Your task:
When you return the data, keep every word exact and include none of the images.

++++ Task material ++++

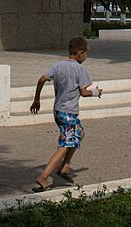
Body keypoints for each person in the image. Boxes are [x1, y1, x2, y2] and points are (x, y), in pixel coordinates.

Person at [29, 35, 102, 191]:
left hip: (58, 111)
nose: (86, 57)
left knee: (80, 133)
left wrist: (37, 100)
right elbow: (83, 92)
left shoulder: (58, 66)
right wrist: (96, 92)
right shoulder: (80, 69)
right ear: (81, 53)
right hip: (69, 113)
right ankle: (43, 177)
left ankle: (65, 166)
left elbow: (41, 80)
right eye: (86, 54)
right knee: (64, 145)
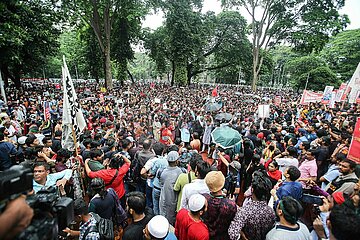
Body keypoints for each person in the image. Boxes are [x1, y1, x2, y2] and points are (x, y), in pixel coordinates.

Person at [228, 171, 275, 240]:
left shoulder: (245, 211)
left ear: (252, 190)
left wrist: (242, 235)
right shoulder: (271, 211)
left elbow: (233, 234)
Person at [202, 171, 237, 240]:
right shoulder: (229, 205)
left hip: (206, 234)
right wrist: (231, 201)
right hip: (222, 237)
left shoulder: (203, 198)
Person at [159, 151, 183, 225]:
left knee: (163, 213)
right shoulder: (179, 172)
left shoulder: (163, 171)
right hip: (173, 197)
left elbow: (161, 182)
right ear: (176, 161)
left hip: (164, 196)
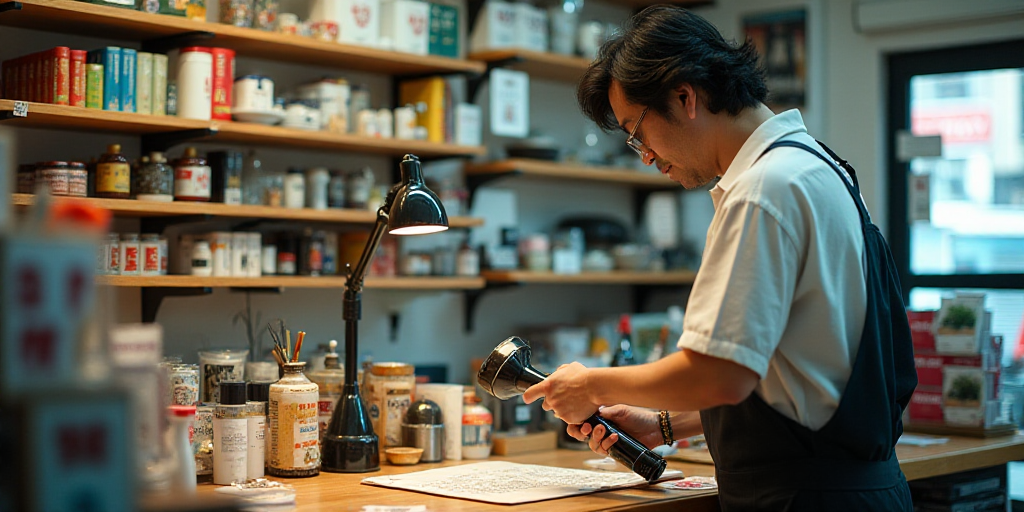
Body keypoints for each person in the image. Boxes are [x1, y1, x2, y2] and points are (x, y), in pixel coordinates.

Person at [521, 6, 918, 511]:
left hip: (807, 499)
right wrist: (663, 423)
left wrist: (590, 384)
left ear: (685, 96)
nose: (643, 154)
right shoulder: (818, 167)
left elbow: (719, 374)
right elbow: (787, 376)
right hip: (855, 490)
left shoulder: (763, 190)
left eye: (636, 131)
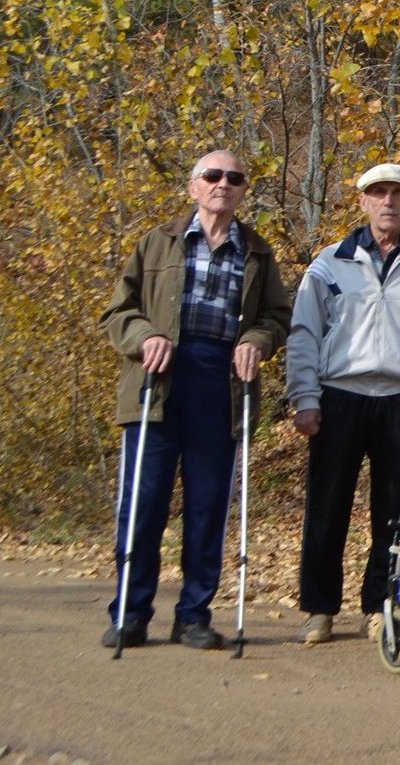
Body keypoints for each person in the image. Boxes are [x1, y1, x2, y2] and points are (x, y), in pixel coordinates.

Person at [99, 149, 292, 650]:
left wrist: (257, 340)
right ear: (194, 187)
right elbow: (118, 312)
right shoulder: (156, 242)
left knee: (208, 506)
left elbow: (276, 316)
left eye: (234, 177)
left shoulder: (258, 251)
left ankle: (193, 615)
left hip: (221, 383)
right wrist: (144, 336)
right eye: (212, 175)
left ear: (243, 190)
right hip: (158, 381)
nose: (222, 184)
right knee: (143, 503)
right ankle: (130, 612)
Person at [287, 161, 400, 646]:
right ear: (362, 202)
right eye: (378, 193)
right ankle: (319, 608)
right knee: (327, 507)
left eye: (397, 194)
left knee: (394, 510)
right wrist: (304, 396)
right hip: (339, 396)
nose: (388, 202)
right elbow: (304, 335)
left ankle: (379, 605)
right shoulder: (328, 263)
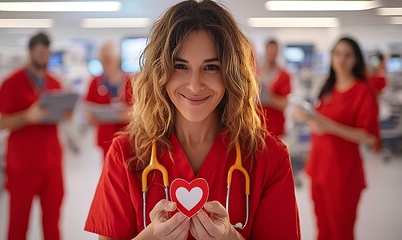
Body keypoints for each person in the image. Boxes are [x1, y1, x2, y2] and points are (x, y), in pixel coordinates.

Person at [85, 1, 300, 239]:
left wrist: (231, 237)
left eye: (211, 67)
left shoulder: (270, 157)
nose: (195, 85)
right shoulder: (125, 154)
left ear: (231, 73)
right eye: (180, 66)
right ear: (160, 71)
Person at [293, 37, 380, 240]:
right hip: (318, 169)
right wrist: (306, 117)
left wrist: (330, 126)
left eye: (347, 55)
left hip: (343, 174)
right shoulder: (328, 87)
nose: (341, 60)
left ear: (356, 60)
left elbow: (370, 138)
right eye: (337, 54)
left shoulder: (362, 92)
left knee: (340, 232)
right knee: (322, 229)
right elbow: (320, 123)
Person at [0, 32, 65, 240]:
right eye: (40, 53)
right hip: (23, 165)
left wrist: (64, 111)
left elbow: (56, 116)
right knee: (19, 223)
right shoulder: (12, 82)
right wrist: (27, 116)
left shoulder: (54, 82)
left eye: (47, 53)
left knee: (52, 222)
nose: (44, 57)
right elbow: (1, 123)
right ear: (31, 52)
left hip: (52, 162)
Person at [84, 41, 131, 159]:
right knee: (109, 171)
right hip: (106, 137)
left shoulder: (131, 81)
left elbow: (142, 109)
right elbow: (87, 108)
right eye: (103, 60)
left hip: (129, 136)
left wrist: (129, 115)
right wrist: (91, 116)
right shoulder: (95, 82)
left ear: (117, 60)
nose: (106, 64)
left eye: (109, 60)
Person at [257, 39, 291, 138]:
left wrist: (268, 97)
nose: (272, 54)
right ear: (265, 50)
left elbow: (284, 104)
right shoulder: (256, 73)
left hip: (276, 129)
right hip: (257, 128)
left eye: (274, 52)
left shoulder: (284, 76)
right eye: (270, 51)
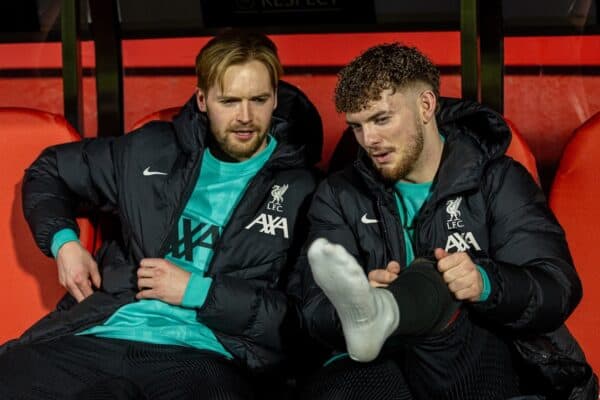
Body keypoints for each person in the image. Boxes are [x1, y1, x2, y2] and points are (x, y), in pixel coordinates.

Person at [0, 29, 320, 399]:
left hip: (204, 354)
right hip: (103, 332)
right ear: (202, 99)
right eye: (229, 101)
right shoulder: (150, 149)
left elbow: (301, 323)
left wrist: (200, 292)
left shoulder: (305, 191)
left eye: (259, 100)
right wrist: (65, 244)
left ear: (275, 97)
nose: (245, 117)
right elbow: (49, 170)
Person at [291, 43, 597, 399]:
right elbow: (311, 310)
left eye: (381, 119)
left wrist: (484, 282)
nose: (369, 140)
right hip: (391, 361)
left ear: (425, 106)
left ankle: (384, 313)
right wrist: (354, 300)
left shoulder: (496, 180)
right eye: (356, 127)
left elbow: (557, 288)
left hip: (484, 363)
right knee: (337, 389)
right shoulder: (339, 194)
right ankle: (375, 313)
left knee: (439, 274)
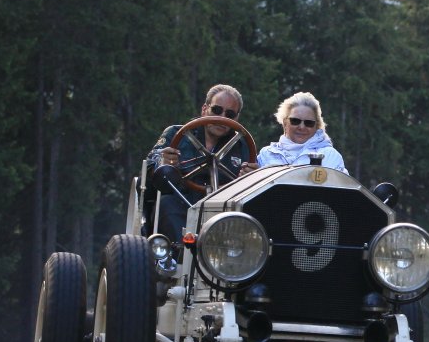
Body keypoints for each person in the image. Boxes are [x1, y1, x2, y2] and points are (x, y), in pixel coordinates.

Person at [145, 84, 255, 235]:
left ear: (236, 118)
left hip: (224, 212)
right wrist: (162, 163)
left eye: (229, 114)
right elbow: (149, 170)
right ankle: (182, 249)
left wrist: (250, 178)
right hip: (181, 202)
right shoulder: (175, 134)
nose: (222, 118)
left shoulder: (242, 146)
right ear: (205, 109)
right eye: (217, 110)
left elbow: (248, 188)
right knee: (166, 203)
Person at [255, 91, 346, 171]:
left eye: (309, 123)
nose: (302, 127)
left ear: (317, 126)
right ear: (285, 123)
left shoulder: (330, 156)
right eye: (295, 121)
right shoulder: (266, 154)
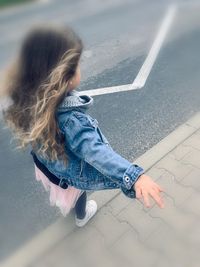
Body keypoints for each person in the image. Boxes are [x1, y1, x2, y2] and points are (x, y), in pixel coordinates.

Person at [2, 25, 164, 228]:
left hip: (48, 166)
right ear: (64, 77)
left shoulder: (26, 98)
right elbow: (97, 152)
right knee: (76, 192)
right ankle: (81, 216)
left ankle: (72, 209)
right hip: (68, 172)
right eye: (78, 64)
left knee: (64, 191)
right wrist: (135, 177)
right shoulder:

++++

Your solution:
Body keypoints for each person in the image. Boxes are [x1, y1, x2, y2] and points are (x, y), in pixel coordinates.

Person at [29, 35, 102, 191]:
left hip: (58, 111)
nose: (86, 57)
left knee: (80, 133)
left wrist: (37, 100)
right elbow: (83, 92)
left shoulder: (58, 66)
right wrist: (96, 92)
right shoulder: (80, 69)
right ear: (81, 53)
right hip: (69, 113)
right ankle: (43, 177)
left ankle: (65, 166)
left elbow: (41, 80)
right eye: (86, 54)
right knee: (64, 145)
Body keypoints for each person in the image. Boxes are [x1, y1, x2, y2] and points are (x, y), in pixel coordinates.

Person at [228, 171, 275, 240]:
left shoulder: (245, 211)
left ear: (252, 190)
left wrist: (242, 235)
right shoulder: (271, 211)
left elbow: (233, 234)
Person at [202, 171, 237, 240]:
right shoulder: (229, 205)
left hip: (206, 234)
right wrist: (231, 201)
right hip: (222, 237)
left shoulder: (203, 198)
Person at [159, 151, 183, 225]:
left knee: (163, 213)
right shoulder: (179, 172)
left shoulder: (163, 171)
right hip: (173, 197)
left elbow: (161, 182)
right ear: (176, 161)
left hip: (164, 196)
Body keypoints for each person in the image. Boxes are [x1, y1, x2, y2] and points are (x, y), in pixel coordinates.

Person at [521, 6, 918, 511]:
left hip: (807, 499)
right wrist: (663, 423)
left wrist: (590, 384)
left ear: (685, 96)
nose: (643, 154)
right shoulder: (818, 167)
left elbow: (719, 374)
right elbow: (787, 376)
right hip: (855, 490)
left shoulder: (763, 190)
left eye: (636, 131)
Body keypoints for each person in the image. Boxes are [x1, y1, x2, y2] and points are (x, y), in pixel coordinates.

Person at [99, 149, 292, 650]:
left wrist: (257, 340)
right ear: (194, 187)
right elbow: (118, 312)
right shoulder: (156, 242)
left knee: (208, 506)
left elbow: (276, 316)
left eye: (234, 177)
left shoulder: (258, 251)
left ankle: (193, 615)
left hip: (221, 383)
right wrist: (144, 336)
right eye: (212, 175)
left ear: (243, 190)
right hip: (158, 381)
nose: (222, 184)
right knee: (143, 503)
right ankle: (130, 612)
Person at [287, 161, 400, 646]:
right ear: (362, 202)
right eye: (378, 193)
right ankle: (319, 608)
right knee: (327, 507)
left eye: (397, 194)
left knee: (394, 510)
right wrist: (304, 396)
right hip: (339, 396)
nose: (388, 202)
right elbow: (304, 335)
left ankle: (379, 605)
right shoulder: (328, 263)
Body keypoints for each person in the image. Boxes are [x1, y1, x2, y2] and points are (x, y), in pixel coordinates.

Person at [85, 1, 300, 239]:
left wrist: (231, 237)
left eye: (211, 67)
left shoulder: (270, 157)
nose: (195, 85)
right shoulder: (125, 154)
left ear: (231, 73)
right eye: (180, 66)
right ear: (160, 71)
Person at [293, 37, 380, 240]:
right hip: (318, 169)
right wrist: (306, 117)
left wrist: (330, 126)
left eye: (347, 55)
left hip: (343, 174)
right shoulder: (328, 87)
nose: (341, 60)
left ear: (356, 60)
left elbow: (370, 138)
right eye: (337, 54)
left shoulder: (362, 92)
left knee: (340, 232)
right knee: (322, 229)
right elbow: (320, 123)
Person at [0, 32, 65, 240]:
right eye: (40, 53)
right hip: (23, 165)
left wrist: (64, 111)
left elbow: (56, 116)
right knee: (19, 223)
right shoulder: (12, 82)
right wrist: (27, 116)
left shoulder: (54, 82)
left eye: (47, 53)
left knee: (52, 222)
nose: (44, 57)
right elbow: (1, 123)
right ear: (31, 52)
left hip: (52, 162)
Person at [84, 41, 131, 159]:
right knee: (109, 171)
right hip: (106, 137)
left shoulder: (131, 81)
left elbow: (142, 109)
right elbow: (87, 108)
right eye: (103, 60)
left hip: (129, 136)
left wrist: (129, 115)
right wrist: (91, 116)
right shoulder: (95, 82)
left ear: (117, 60)
nose: (106, 64)
left eye: (109, 60)
Person at [257, 39, 291, 138]:
left wrist: (268, 97)
nose: (272, 54)
right ear: (265, 50)
left elbow: (284, 104)
right shoulder: (256, 73)
left hip: (276, 129)
right hip: (257, 128)
left eye: (274, 52)
left shoulder: (284, 76)
right eye: (270, 51)
Body keypoints for each person in the image. Boxes are [x1, y1, x2, y2] and points are (x, y), in pixel coordinates.

Person at [0, 29, 320, 399]:
left hip: (204, 354)
right hip: (103, 332)
right ear: (202, 99)
right eye: (229, 101)
right shoulder: (150, 149)
left elbow: (301, 323)
left wrist: (200, 292)
left shoulder: (305, 191)
left eye: (259, 100)
right wrist: (65, 244)
left ear: (275, 97)
nose: (245, 117)
right elbow: (49, 170)
Person at [291, 43, 597, 399]:
right elbow: (311, 310)
left eye: (381, 119)
left wrist: (484, 282)
nose: (369, 140)
right hip: (391, 361)
left ear: (425, 106)
left ankle: (384, 313)
right wrist: (354, 300)
left shoulder: (496, 180)
right eye: (356, 127)
left elbow: (557, 288)
left hip: (484, 363)
right knee: (337, 389)
right shoulder: (339, 194)
right ankle: (375, 313)
left knee: (439, 274)
Body keypoints for each person in the image. Boxes are [x1, y1, x2, y2] and points are (x, y), in pixel coordinates.

Person at [145, 84, 255, 235]:
left ear: (236, 118)
left hip: (224, 212)
right wrist: (162, 163)
left eye: (229, 114)
right elbow: (149, 170)
right ankle: (182, 249)
left wrist: (250, 178)
right hip: (181, 202)
right shoulder: (175, 134)
nose: (222, 118)
left shoulder: (242, 146)
right ear: (205, 109)
right eye: (217, 110)
left elbow: (248, 188)
right knee: (166, 203)
Person at [255, 91, 346, 171]:
left eye: (309, 123)
nose: (302, 127)
left ear: (317, 126)
right ear: (285, 123)
left shoulder: (330, 156)
right eye: (295, 121)
right shoulder: (266, 154)
Body keypoints for each person in the image. Boxes are [x1, y1, x2, y2] and points are (x, y), in pixel coordinates.

Person at [2, 25, 164, 228]:
left hip: (48, 166)
right ear: (64, 77)
left shoulder: (26, 98)
right elbow: (97, 152)
right knee: (76, 192)
right ankle: (81, 216)
left ankle: (72, 209)
right hip: (68, 172)
right eye: (78, 64)
left knee: (64, 191)
right wrist: (135, 177)
right shoulder:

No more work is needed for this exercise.